Reproduce the records that follow exactly; any picture among them stays out.

·····

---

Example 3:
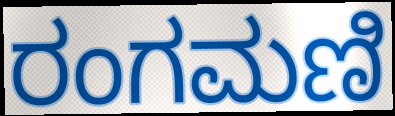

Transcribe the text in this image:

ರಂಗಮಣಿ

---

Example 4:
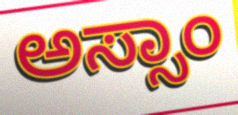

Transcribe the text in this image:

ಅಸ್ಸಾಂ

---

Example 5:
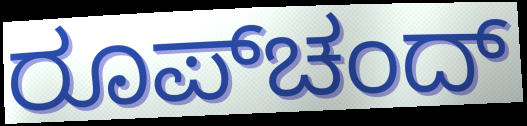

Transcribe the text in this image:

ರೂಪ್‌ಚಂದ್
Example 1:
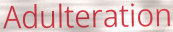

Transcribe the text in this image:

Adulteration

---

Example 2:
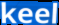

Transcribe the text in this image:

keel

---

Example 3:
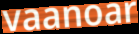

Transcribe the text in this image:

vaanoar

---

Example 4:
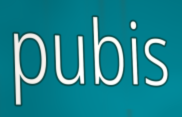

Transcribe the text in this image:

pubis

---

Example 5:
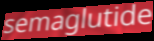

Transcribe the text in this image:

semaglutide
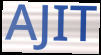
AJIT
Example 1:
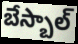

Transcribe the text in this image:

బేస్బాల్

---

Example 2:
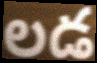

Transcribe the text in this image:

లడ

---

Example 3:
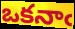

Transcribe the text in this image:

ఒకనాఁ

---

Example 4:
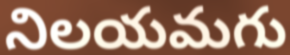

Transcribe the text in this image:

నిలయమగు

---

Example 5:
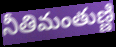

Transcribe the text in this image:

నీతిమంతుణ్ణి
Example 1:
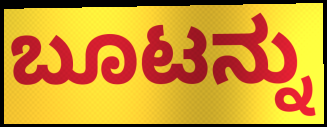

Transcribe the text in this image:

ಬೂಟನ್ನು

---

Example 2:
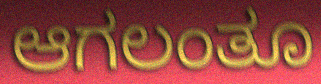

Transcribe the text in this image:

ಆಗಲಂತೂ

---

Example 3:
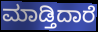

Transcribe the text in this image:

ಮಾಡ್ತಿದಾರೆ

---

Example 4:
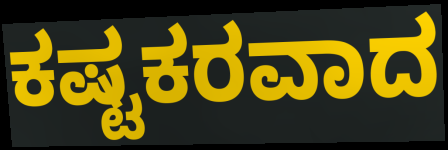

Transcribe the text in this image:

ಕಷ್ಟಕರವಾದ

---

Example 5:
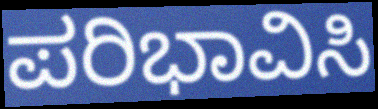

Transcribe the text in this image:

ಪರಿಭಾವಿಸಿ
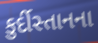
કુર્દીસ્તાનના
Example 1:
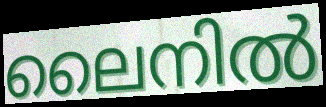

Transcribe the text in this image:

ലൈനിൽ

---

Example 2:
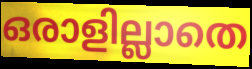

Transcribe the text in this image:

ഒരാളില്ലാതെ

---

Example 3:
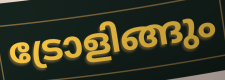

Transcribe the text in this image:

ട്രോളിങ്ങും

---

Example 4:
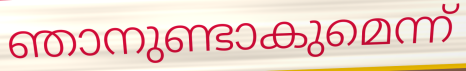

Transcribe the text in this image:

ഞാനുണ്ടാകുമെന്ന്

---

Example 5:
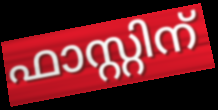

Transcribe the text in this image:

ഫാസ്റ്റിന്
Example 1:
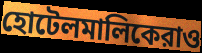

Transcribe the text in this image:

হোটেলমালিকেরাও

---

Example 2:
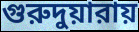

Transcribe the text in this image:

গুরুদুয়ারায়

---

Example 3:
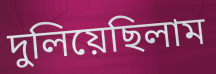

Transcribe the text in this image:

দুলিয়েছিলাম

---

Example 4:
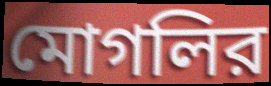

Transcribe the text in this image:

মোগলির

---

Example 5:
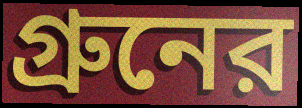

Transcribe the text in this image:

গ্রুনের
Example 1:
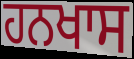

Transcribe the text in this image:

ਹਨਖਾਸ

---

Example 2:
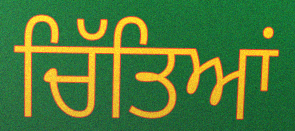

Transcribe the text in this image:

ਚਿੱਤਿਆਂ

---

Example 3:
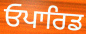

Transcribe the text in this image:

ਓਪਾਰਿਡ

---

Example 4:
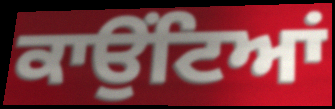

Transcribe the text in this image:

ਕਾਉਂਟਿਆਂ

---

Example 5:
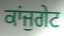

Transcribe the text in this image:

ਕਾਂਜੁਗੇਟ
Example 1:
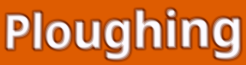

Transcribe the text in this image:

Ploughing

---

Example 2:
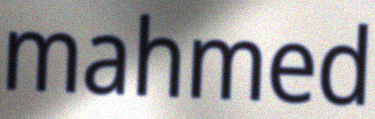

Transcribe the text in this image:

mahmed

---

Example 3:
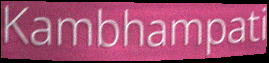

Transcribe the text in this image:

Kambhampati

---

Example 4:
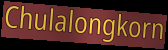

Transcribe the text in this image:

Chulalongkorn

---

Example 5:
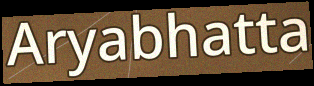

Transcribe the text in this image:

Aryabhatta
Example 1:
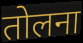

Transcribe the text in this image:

·····

__OUTPUT__.
---

Example 3:

Transcribe the text in this image:

ರಂಗಮಣಿ

---

Example 4:

Transcribe the text in this image:

ಅಸ್ಸಾಂ

---

Example 5:

Transcribe the text in this image:

ರೂಪ್‌ಚಂದ್
Example 1:

Transcribe the text in this image:

Adulteration

---

Example 2:

Transcribe the text in this image:

keel

---

Example 3:

Transcribe the text in this image:

vaanoar

---

Example 4:

Transcribe the text in this image:

pubis

---

Example 5:

Transcribe the text in this image:

semaglutide
AJIT
Example 1:

Transcribe the text in this image:

బేస్బాల్

---

Example 2:

Transcribe the text in this image:

లడ

---

Example 3:

Transcribe the text in this image:

ఒకనాఁ

---

Example 4:

Transcribe the text in this image:

నిలయమగు

---

Example 5:

Transcribe the text in this image:

నీతిమంతుణ్ణి
Example 1:

Transcribe the text in this image:

ಬೂಟನ್ನು

---

Example 2:

Transcribe the text in this image:

ಆಗಲಂತೂ

---

Example 3:

Transcribe the text in this image:

ಮಾಡ್ತಿದಾರೆ

---

Example 4:

Transcribe the text in this image:

ಕಷ್ಟಕರವಾದ

---

Example 5:

Transcribe the text in this image:

ಪರಿಭಾವಿಸಿ
કુર્દીસ્તાનના
Example 1:

Transcribe the text in this image:

ലൈനിൽ

---

Example 2:

Transcribe the text in this image:

ഒരാളില്ലാതെ

---

Example 3:

Transcribe the text in this image:

ട്രോളിങ്ങും

---

Example 4:

Transcribe the text in this image:

ഞാനുണ്ടാകുമെന്ന്

---

Example 5:

Transcribe the text in this image:

ഫാസ്റ്റിന്
Example 1:

Transcribe the text in this image:

হোটেলমালিকেরাও

---

Example 2:

Transcribe the text in this image:

গুরুদুয়ারায়

---

Example 3:

Transcribe the text in this image:

দুলিয়েছিলাম

---

Example 4:

Transcribe the text in this image:

মোগলির

---

Example 5:

Transcribe the text in this image:

গ্রুনের
Example 1:

Transcribe the text in this image:

ਹਨਖਾਸ

---

Example 2:

Transcribe the text in this image:

ਚਿੱਤਿਆਂ

---

Example 3:

Transcribe the text in this image:

ਓਪਾਰਿਡ

---

Example 4:

Transcribe the text in this image:

ਕਾਉਂਟਿਆਂ

---

Example 5:

Transcribe the text in this image:

ਕਾਂਜੁਗੇਟ
Example 1:

Transcribe the text in this image:

Ploughing

---

Example 2:

Transcribe the text in this image:

mahmed

---

Example 3:

Transcribe the text in this image:

Kambhampati

---

Example 4:

Transcribe the text in this image:

Chulalongkorn

---

Example 5:

Transcribe the text in this image:

Aryabhatta
Example 1:

Transcribe the text in this image:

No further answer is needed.